In an example implementation, information, software and other modules and services for mobile device movement control and representation-based control may be embodied by instructions stored on the data storage devices 1104 and/or the memory devices 1106 and executed by the processor 1102. The computer system 1100 may be integrated with or otherwise form part of the mobile device 104 and/or the electronic device 102. In some instances, the computer system 1100 is an electronic device that is portable may be in communication and working in conjunction with various systems or sub-systems.

The present disclosure recognizes that the use of information corresponding to mobile device movement control and representation-based interaction and control may be used to the benefit of users. While location information may inform mobile device movement and navigation, it is recognized that collection and use of such information should be performed in a privacy-respectful manner. Users can selectively block use of, or access to, personal data, such as location or other information. For example, the system can allow users to “opt in” or “opt out” of participation in the collection of personal data or portions thereof. Also, users can select not to provide location information, or permit provision of general location information (e.g., a geographic region or zone) but not precise location information. Implementers are reminded to abide by applicable privacy laws and practices.

The system set forth in FIG. 11 is but one possible example of a computer system that may employ or be configured in accordance with aspects of the present disclosure. It will be appreciated that other non-transitory tangible computer-readable storage media storing computer-executable instructions for implementing the presently disclosed technology on a computing system may be utilized.

In the present disclosure, the methods disclosed may be implemented as sets of instructions or software readable by a device. Further, it is understood that the specific order or hierarchy of steps in the methods disclosed are instances of example approaches. Based upon design preferences, it is understood that the specific order or hierarchy of steps in the method can be rearranged while remaining within the disclosed subject matter. The accompanying method claims present elements of the various steps in a sample order and are not necessarily meant to be limited to the specific order or hierarchy presented.

The described disclosure may be provided as a computer program product, or software, that may include a non-transitory machine-readable medium having stored thereon instructions, which may be used to program a computer system (or other electronic devices) to perform a process according to the present disclosure. A machine-readable medium includes any mechanism for storing information in a form (e.g., software, processing application) readable by a machine (e.g., a computer). The machine-readable medium may include, but is not limited to, magnetic storage medium, optical storage medium; magneto-optical storage medium, read only memory (ROM); random access memory (RAM); erasable programmable memory (e.g., EPROM and EEPROM); flash memory; or other types of medium suitable for storing electronic instructions.
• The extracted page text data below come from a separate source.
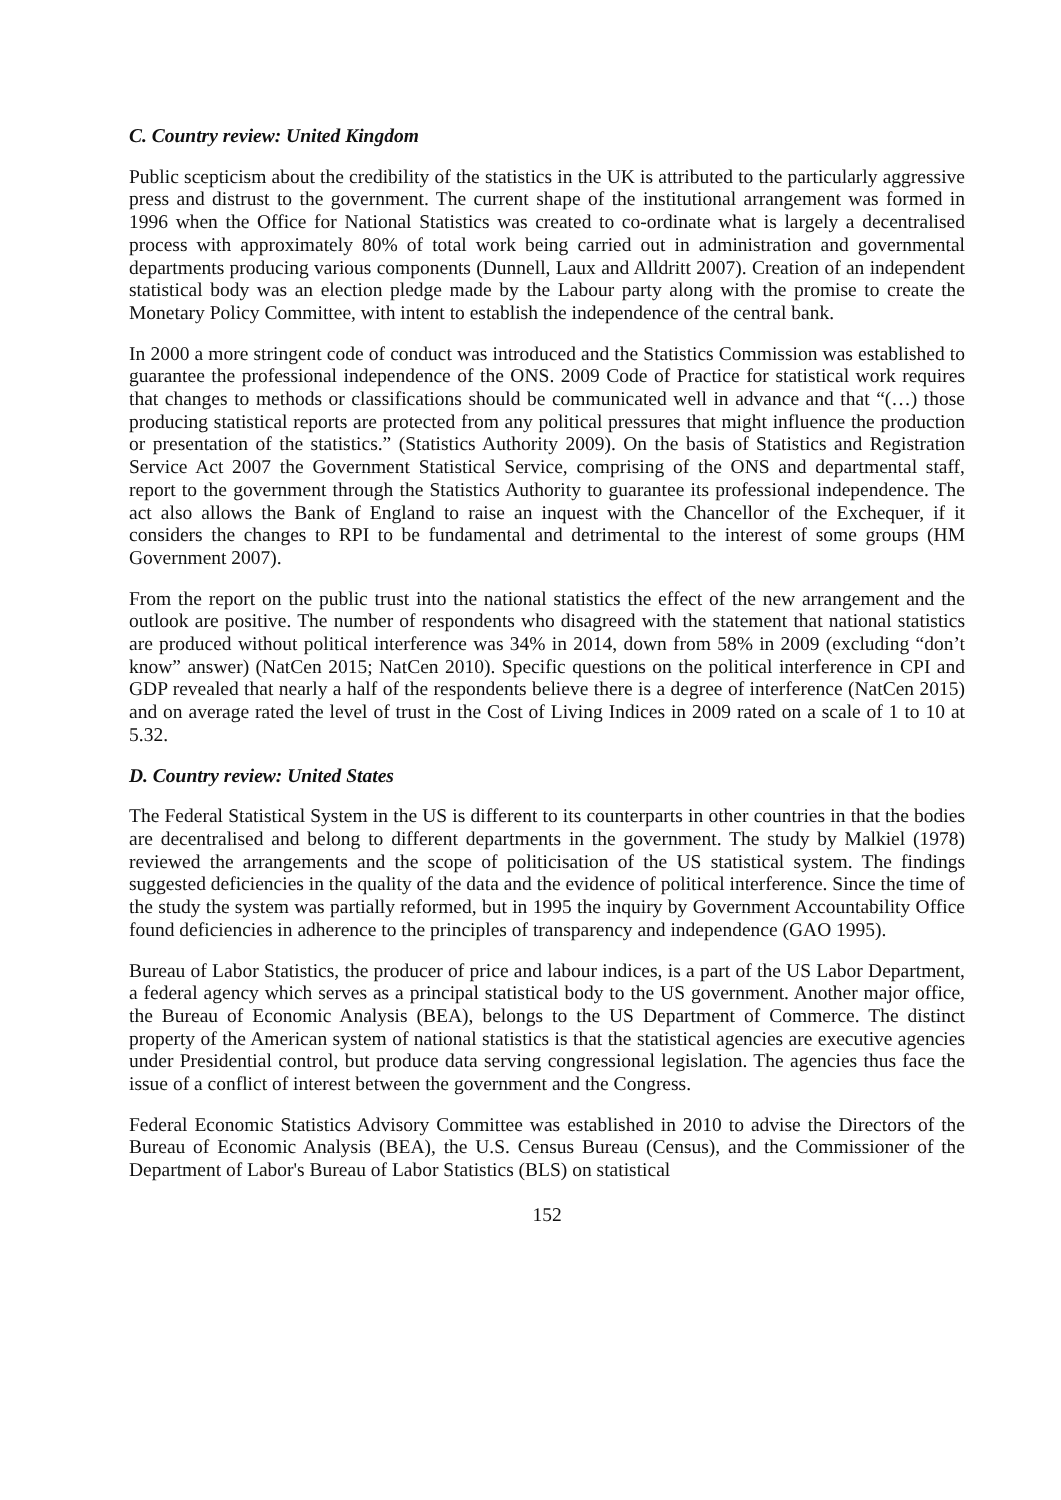C. Country review: United Kingdom
Public scepticism about the credibility of the statistics in the UK is attributed to the particularly aggressive press and distrust to the government. The current shape of the institutional arrangement was formed in 1996 when the Office for National Statistics was created to co-ordinate what is largely a decentralised process with approximately 80% of total work being carried out in administration and governmental departments producing various components (Dunnell, Laux and Alldritt 2007). Creation of an independent statistical body was an election pledge made by the Labour party along with the promise to create the Monetary Policy Committee, with intent to establish the independence of the central bank.
In 2000 a more stringent code of conduct was introduced and the Statistics Commission was established to guarantee the professional independence of the ONS. 2009 Code of Practice for statistical work requires that changes to methods or classifications should be communicated well in advance and that “(…) those producing statistical reports are protected from any political pressures that might influence the production or presentation of the statistics.” (Statistics Authority 2009). On the basis of Statistics and Registration Service Act 2007 the Government Statistical Service, comprising of the ONS and departmental staff, report to the government through the Statistics Authority to guarantee its professional independence. The act also allows the Bank of England to raise an inquest with the Chancellor of the Exchequer, if it considers the changes to RPI to be fundamental and detrimental to the interest of some groups (HM Government 2007).
From the report on the public trust into the national statistics the effect of the new arrangement and the outlook are positive. The number of respondents who disagreed with the statement that national statistics are produced without political interference was 34% in 2014, down from 58% in 2009 (excluding “don’t know” answer) (NatCen 2015; NatCen 2010). Specific questions on the political interference in CPI and GDP revealed that nearly a half of the respondents believe there is a degree of interference (NatCen 2015) and on average rated the level of trust in the Cost of Living Indices in 2009 rated on a scale of 1 to 10 at 5.32.
D. Country review: United States
The Federal Statistical System in the US is different to its counterparts in other countries in that the bodies are decentralised and belong to different departments in the government. The study by Malkiel (1978) reviewed the arrangements and the scope of politicisation of the US statistical system. The findings suggested deficiencies in the quality of the data and the evidence of political interference. Since the time of the study the system was partially reformed, but in 1995 the inquiry by Government Accountability Office found deficiencies in adherence to the principles of transparency and independence (GAO 1995).
Bureau of Labor Statistics, the producer of price and labour indices, is a part of the US Labor Department, a federal agency which serves as a principal statistical body to the US government. Another major office, the Bureau of Economic Analysis (BEA), belongs to the US Department of Commerce. The distinct property of the American system of national statistics is that the statistical agencies are executive agencies under Presidential control, but produce data serving congressional legislation. The agencies thus face the issue of a conflict of interest between the government and the Congress.
Federal Economic Statistics Advisory Committee was established in 2010 to advise the Directors of the Bureau of Economic Analysis (BEA), the U.S. Census Bureau (Census), and the Commissioner of the Department of Labor's Bureau of Labor Statistics (BLS) on statistical
152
While the present disclosure has been described with reference to various implementations, it will be understood that these implementations are illustrative and that the scope of the present disclosure is not limited to them. Many variations, modifications, additions, and improvements are possible. More generally, embodiments in accordance with the present disclosure have been described in the context of particular implementations. Functionality may be separated or combined in blocks differently in various embodiments of the disclosure or described with different terminology. These and other variations, modifications, additions, and improvements may fall within the scope of the disclosure as defined in the claims that follow.

Claims

1. A method comprising: identifying a preference trigger associated with a path of a mobile device;presenting a preference representation in accordance with identifying the preference trigger using a display, the preference representation including a representation of the mobile device presented within a scene context indicative of a current position of the mobile device relative to at least one element of a real world environment in which the mobile device is located;obtaining a path input specifying a path preference, the path input captured using an input device, the path preference specified through a manipulation of the representation of the mobile device; andgenerating a motion plan for the mobile device reflecting the path preference, the motion plan specifying an action for movement by the mobile device.
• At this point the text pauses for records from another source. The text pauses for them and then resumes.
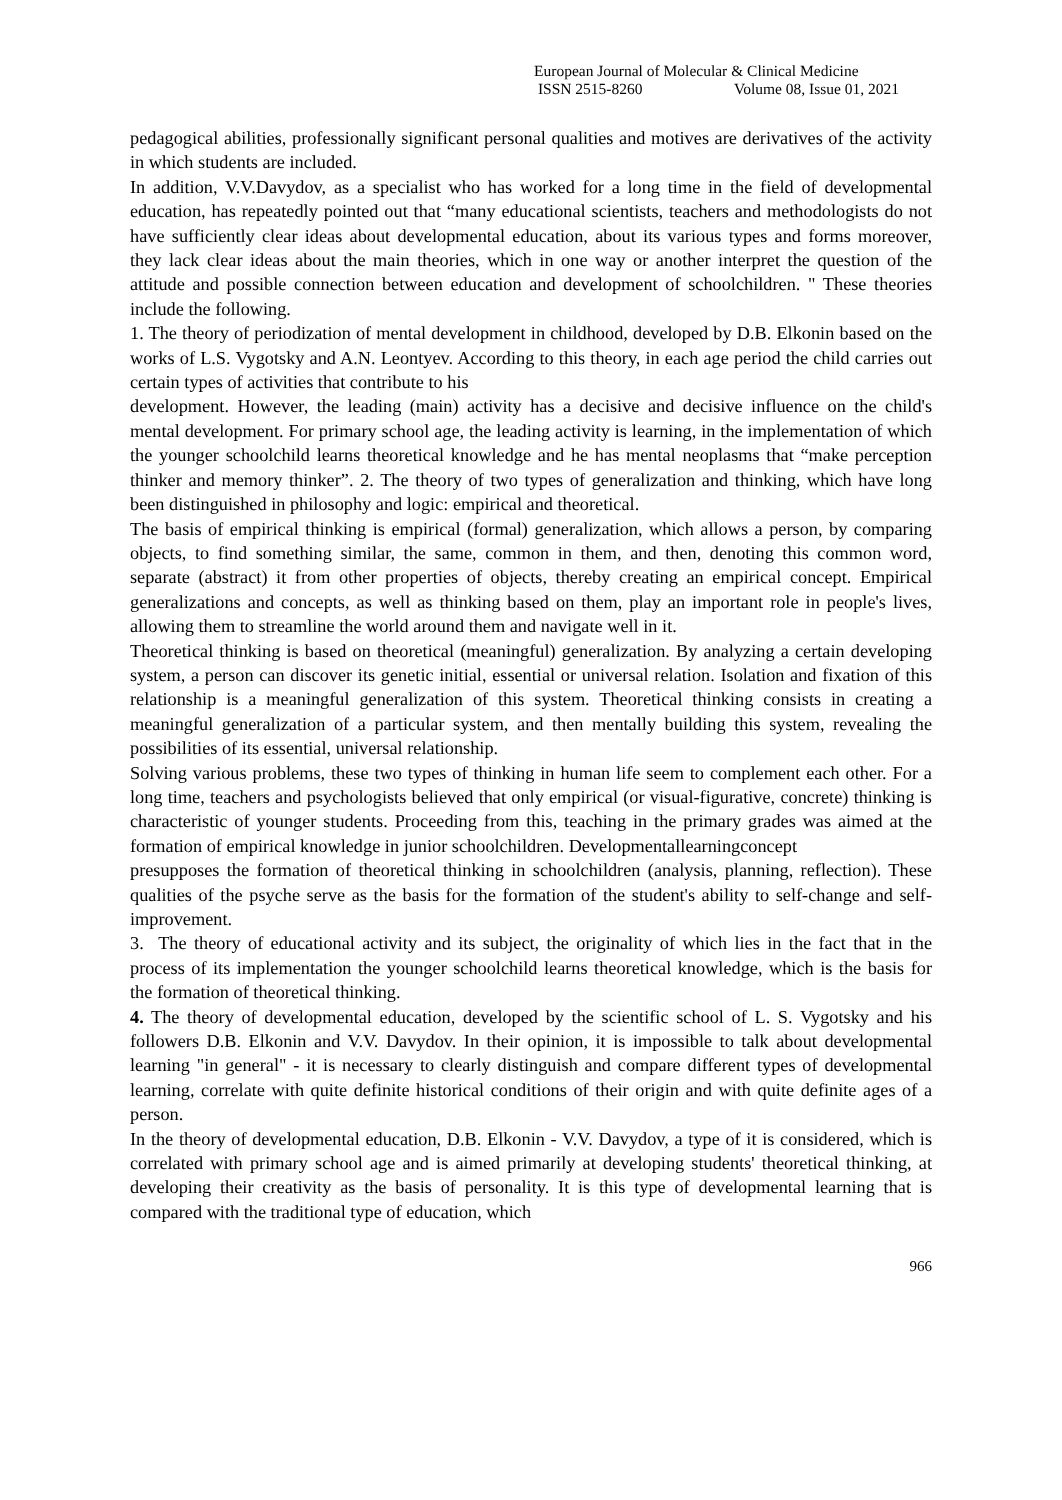European Journal of Molecular & Clinical Medicine
ISSN 2515-8260 Volume 08, Issue 01, 2021
pedagogical abilities, professionally significant personal qualities and motives are derivatives of the activity in which students are included.
In addition, V.V.Davydov, as a specialist who has worked for a long time in the field of developmental education, has repeatedly pointed out that “many educational scientists, teachers and methodologists do not have sufficiently clear ideas about developmental education, about its various types and forms moreover, they lack clear ideas about the main theories, which in one way or another interpret the question of the attitude and possible connection between education and development of schoolchildren. " These theories include the following.
1. The theory of periodization of mental development in childhood, developed by D.B. Elkonin based on the works of L.S. Vygotsky and A.N. Leontyev. According to this theory, in each age period the child carries out certain types of activities that contribute to his
development. However, the leading (main) activity has a decisive and decisive influence on the child's mental development. For primary school age, the leading activity is learning, in the implementation of which the younger schoolchild learns theoretical knowledge and he has mental neoplasms that “make perception thinker and memory thinker”. 2. The theory of two types of generalization and thinking, which have long been distinguished in philosophy and logic: empirical and theoretical.
The basis of empirical thinking is empirical (formal) generalization, which allows a person, by comparing objects, to find something similar, the same, common in them, and then, denoting this common word, separate (abstract) it from other properties of objects, thereby creating an empirical concept. Empirical generalizations and concepts, as well as thinking based on them, play an important role in people's lives, allowing them to streamline the world around them and navigate well in it.
Theoretical thinking is based on theoretical (meaningful) generalization. By analyzing a certain developing system, a person can discover its genetic initial, essential or universal relation. Isolation and fixation of this relationship is a meaningful generalization of this system. Theoretical thinking consists in creating a meaningful generalization of a particular system, and then mentally building this system, revealing the possibilities of its essential, universal relationship.
Solving various problems, these two types of thinking in human life seem to complement each other. For a long time, teachers and psychologists believed that only empirical (or visual-figurative, concrete) thinking is characteristic of younger students. Proceeding from this, teaching in the primary grades was aimed at the formation of empirical knowledge in junior schoolchildren. Developmentallearningconcept
presupposes the formation of theoretical thinking in schoolchildren (analysis, planning, reflection). These qualities of the psyche serve as the basis for the formation of the student's ability to self-change and self-improvement.
3. The theory of educational activity and its subject, the originality of which lies in the fact that in the process of its implementation the younger schoolchild learns theoretical knowledge, which is the basis for the formation of theoretical thinking.
4. The theory of developmental education, developed by the scientific school of L. S. Vygotsky and his followers D.B. Elkonin and V.V. Davydov. In their opinion, it is impossible to talk about developmental learning "in general" - it is necessary to clearly distinguish and compare different types of developmental learning, correlate with quite definite historical conditions of their origin and with quite definite ages of a person.
In the theory of developmental education, D.B. Elkonin - V.V. Davydov, a type of it is considered, which is correlated with primary school age and is aimed primarily at developing students' theoretical thinking, at developing their creativity as the basis of personality. It is this type of developmental learning that is compared with the traditional type of education, which
966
2. The method of claim 1, wherein identifying the preference trigger comprises detecting an obstacle along the path of the mobile device.

3. The method of claim 2, wherein identifying the preference trigger further comprises identifying a plurality of operable paths for moving the mobile device around the obstacle.

4. The method of claim 2, wherein the at least one element of the real world environment includes the obstacle.

5. The method of claim 2, wherein motion along the path of the mobile device is paused in response to detection of the obstacle along the path.

6. The method of claim 1, wherein motion along the path of the mobile device is paused in response to an absence of the path input.

7. The method of claim 1, wherein the path preference specifies a destination, and wherein the action of the motion plan is adapted for moving the mobile device towards the destination.

8. One or more tangible non-transitory computer-readable storage media storing computer-executable instructions for performing a computer process on a computing system, the computer process comprising: identifying a preference trigger associated with a path of a mobile device;generating a preference representation in accordance with identifying the preference trigger, the preference representation including a representation of the mobile device located within a scene context indicative of a current position of the mobile device relative to at least one element of a real world environment in which the mobile device is located;obtaining a path input specifying a path preference, the path preference specified through a manipulation of the representation of the mobile device; andgenerating a motion plan for the mobile device reflecting the path preference, the motion plan specifying an action for movement by the mobile device.

9. The one or more tangible non-transitory computer-readable storage media of claim 8, wherein identifying the preference trigger comprises obtaining a movement command.

10. The one or more tangible non-transitory computer-readable storage media of claim 8, wherein identifying the preference trigger comprises detecting a storage operation.

11. The one or more tangible non-transitory computer-readable storage media of claim 8, wherein the scene context includes a representation of kinematic limits of available movements of the mobile device from the current location.

12. The one or more tangible non-transitory computer-readable storage media of claim 8, wherein identifying the preference trigger comprises detecting an obstacle along the path of the mobile device.

13. The one or more tangible non-transitory computer-readable storage media of claim 8, wherein identifying the preference trigger comprises detecting a plurality of operable paths for moving the mobile device.

14. The one or more tangible non-transitory computer-readable storage media of claim 8, wherein the path preference specifies a destination, and wherein the action of the motion plan is adapted for moving the mobile device towards the destination.

15. The one or more tangible non-transitory computer-readable storage media of claim 8, further comprising: controlling one or more device systems of the mobile device in accordance with the motion plan.

16. A system comprising: a motion controller generating a preference representation in accordance with identifying a preference trigger associated a path of a mobile device;a presentation system presenting the preference representation, the preference representation including a representation of the mobile device presented within a scene context indicative of a current position of the mobile device relative to at least one element of a real world environment in which the mobile device is located; andan input system capturing a path input specifying a path preference, the path preference specified through a manipulation of the representation of the mobile device, the motion controller generating a motion plan for the mobile device reflecting the path preference, the motion plan specifying an action for movement by the mobile device.

17. The system of claim 16, wherein the manipulation of the representation of the mobile device includes moving the representation of the mobile device along a plane.

18. The system of claim 16, wherein the manipulation of the representation of the mobile device includes moving the representation of the mobile device to an indicated position.

19. The system of claim 16, further comprising: a mobile device controller controlling one or more device systems of the mobile device in accordance with the motion plan.

20. The system of claim 16, wherein the presentation system and the input system are housed in an electronic device.